Actually there's nothing about resources in particular that prevents you from using it multiple times. A perfect example of this is brush resources, style resources, etc. You define them in XAML and the XAML parser creates a single instance of the resources and stores them in the resource dictionary and these brushes, styles, etc can be used as property values many times even though only a single instance of the resource was created.
But having said that, as you noted, you can't really define a Rectangle resource and use it multiple times in the visual tree. This has nothing to do with the fact that it's a resource, but rather it has to do with the fact that a FrameworkElement cannot be a child of more than one parent element.

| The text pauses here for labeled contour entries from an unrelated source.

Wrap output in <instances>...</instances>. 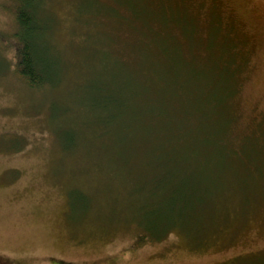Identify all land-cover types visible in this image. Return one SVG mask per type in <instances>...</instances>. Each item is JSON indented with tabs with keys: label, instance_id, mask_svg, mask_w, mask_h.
I'll list each match as a JSON object with an SVG mask.
<instances>
[{
	"label": "rangeland",
	"instance_id": "obj_1",
	"mask_svg": "<svg viewBox=\"0 0 264 264\" xmlns=\"http://www.w3.org/2000/svg\"><path fill=\"white\" fill-rule=\"evenodd\" d=\"M13 10L0 0L11 46ZM40 17L39 87L0 41V264H264V0H45ZM177 35L198 53L222 37L241 48L219 140L239 164L176 167L167 180L139 52Z\"/></svg>",
	"mask_w": 264,
	"mask_h": 264
},
{
	"label": "trees",
	"instance_id": "obj_2",
	"mask_svg": "<svg viewBox=\"0 0 264 264\" xmlns=\"http://www.w3.org/2000/svg\"><path fill=\"white\" fill-rule=\"evenodd\" d=\"M11 4L14 6L15 17V30L11 35L15 38V43L11 46V40H4L3 37L0 41L4 47H11L14 51L12 56L15 59L14 71L17 75L28 86L39 87L44 82V68L38 60L37 40L41 32L40 11L45 7V0H11ZM143 8L150 9V6ZM149 17L156 18L153 13L147 17L134 14L138 24H143V20ZM154 24L156 28L153 33L155 32L157 37L161 36L168 26V22L159 19L158 23ZM182 40L185 41L182 37L178 38V35L164 39L165 42L158 38L157 42L151 43L149 54L141 50L139 52L142 53L143 59L146 55L147 61L152 62L149 88H156L150 91V101L154 109L152 114L149 113L153 132L158 138L153 141L156 143L153 156L157 157L158 166L167 167V172H171H168L167 180L175 179L176 167L178 173L187 175L190 164L197 167L212 164L216 171L220 166L218 161L223 164L226 158V167L232 161L234 166L235 162L239 164L235 156L227 155L225 144H220L219 140L224 133L222 118L225 114L221 106L233 99L241 84V73L245 67H242L243 55L239 54L241 48L236 42L222 37V40L218 39L215 44L209 42L205 45L204 42V54L198 53L186 41L183 45ZM169 49L173 50L171 61L167 55ZM183 49L189 53H184ZM138 89L140 93L137 91V94L141 97L147 92V87L142 84ZM117 93L121 94L118 96ZM117 93L116 117L122 113L121 106L126 101L123 87ZM133 95L138 96L132 93ZM206 152L212 154L211 162V156L205 158ZM170 168L174 170L171 171ZM226 175L224 170L217 178L221 180ZM215 184L218 182L213 183ZM182 185L186 186L185 181ZM204 190L205 188L197 191L199 201L200 197L204 196ZM215 193L218 194L216 190ZM142 240L144 239H139Z\"/></svg>",
	"mask_w": 264,
	"mask_h": 264
}]
</instances>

So what we have instead is called "templates". These tell WPF how to create an element tree but does not actually create the tree until you instantiate the template. Below is an example.
<UserControl>
<ItemsControl ItemsSource="{Binding WholeBunchOfItems}">
<ItemsControl.ItemTemplate>
<DataTemplate>
<Grid>
<Rectangle Fill="Yellow" />
<ContentPresenter Content="{Binding}" />
</Grid>
</DataTemplate>
</ItemsControl.ItemTemplate>
</ItemsControl>
</UserControl>
In this example I've bound an ItemsControl to a collection of some sort. For each item in the collection, the ItemsControl will use my DataTemplate to render the item. Within a DataTemplate you can use data binding to access the current item.
I would suggest reading up on MSDN about ControlTemplate, DataTemplate, and Style. These are all important concepts in WPF/Silverlight.